For software the benchmarks are implemented in their own maven project. I’ll push the code up this week. So we would need maven. The maven build produces a JMH json file, an example is attached [2]. I run it with Jenkins and use [1] to make the plots, which is nice because it compares the output from all builds. Can GitLab be set up to do something similar?

[1] https://plugins.jenkins.io/jmh-report/
[2] jmh-result.json (96.1 KB)

As I understand it, the Jenkins plugin (jmh-report) reads the report generated by the JMH tool and pushes it on JMH Visualizer to get back the graph. Am I right?

If it is the case, Gitlab CI can run JMH tool (through a new job, scheduled once a day) and the graph could probably be published on a specific page of our server, possibly on a dedicated virtual host (like https://perf.orekit.org). We must carry out some tests to verify it.

P.S.: Once again, I remind you that I know nothing about Java. If I say something stupid, don’t hesitate to correct me, my ego will survive it. :wink:

I pushed the code here: https://gitlab.orekit.org/evanward1/orekit-performance
I’m not sure if that is the right place for it.
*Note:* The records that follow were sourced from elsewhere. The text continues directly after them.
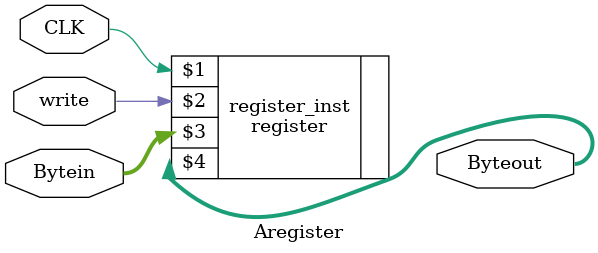
<source format=v>
`timescale 1ns / 1ps


module Aregister(
    input CLK,write,
    input [7:0] Bytein,
    output [7:0] Byteout
);

    register register_inst(CLK,write,Bytein,Byteout);
endmodule

</source>
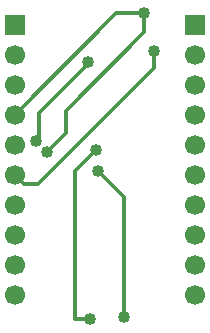
<source format=gbl>
G04 DipTrace 3.0.0.2*
G04 MSP4302311_20.gbl*
%MOIN*%
G04 #@! TF.FileFunction,Copper,L2,Bot*
G04 #@! TF.Part,Single*
G04 #@! TA.AperFunction,Conductor*
%ADD14C,0.012992*%
G04 #@! TA.AperFunction,ComponentPad*
%ADD18R,0.066929X0.066929*%
%ADD19C,0.066929*%
G04 #@! TA.AperFunction,ViaPad*
%ADD21C,0.04*%
%FSLAX26Y26*%
G04*
G70*
G90*
G75*
G01*
G04 Bottom*
%LPD*%
X925249Y1581500D2*
D14*
X831500D1*
X494000Y1244000D1*
X925249Y1581500D2*
Y1519000D1*
X662751Y1256500D1*
Y1181500D1*
X600249Y1119000D1*
X744000Y562751D2*
X694000D1*
Y1056499D1*
X762751Y1125249D1*
X737751Y1419000D2*
Y1412751D1*
X575249Y1250249D1*
Y1168999D1*
X562751Y1156500D1*
X856500Y569000D2*
Y969000D1*
X769000Y1056500D1*
X956500Y1456500D2*
Y1400251D1*
X569000Y1012751D1*
X525249D1*
X494000Y1044000D1*
D21*
X925249Y1581500D3*
X762751Y1125249D3*
X769000Y1056500D3*
X856500Y569000D3*
X744000Y562751D3*
X956500Y1456500D3*
X600249Y1119000D3*
X562751Y1156500D3*
X737751Y1419000D3*
D18*
X494000Y1544000D3*
D19*
Y1444000D3*
Y1344000D3*
Y1244000D3*
Y1144000D3*
Y1044000D3*
Y944000D3*
Y844000D3*
Y744000D3*
Y644000D3*
D18*
X1094000Y1544000D3*
D19*
Y1444000D3*
Y1344000D3*
Y1244000D3*
Y1144000D3*
Y1044000D3*
Y944000D3*
Y844000D3*
Y744000D3*
Y644000D3*
M02*

</source>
I’m still leaning GitLab so I won’t be offended if you tell me I’m doing it wrong. :slight_smile:

Yes.

You can run the benchmarks with the command mvn clean verify && java -jar target/benchmarks.jar -f 3 -rf json -rff target/jmh-result.json which generates the named json file. The -f option controls how many times it runs. Larger numbers take longer but give smaller error bars.

I can’t think of a better one! :slight_smile:

I will try this in the next few days (sorry I can’t do it right now, I have some really urgent tasks to complete).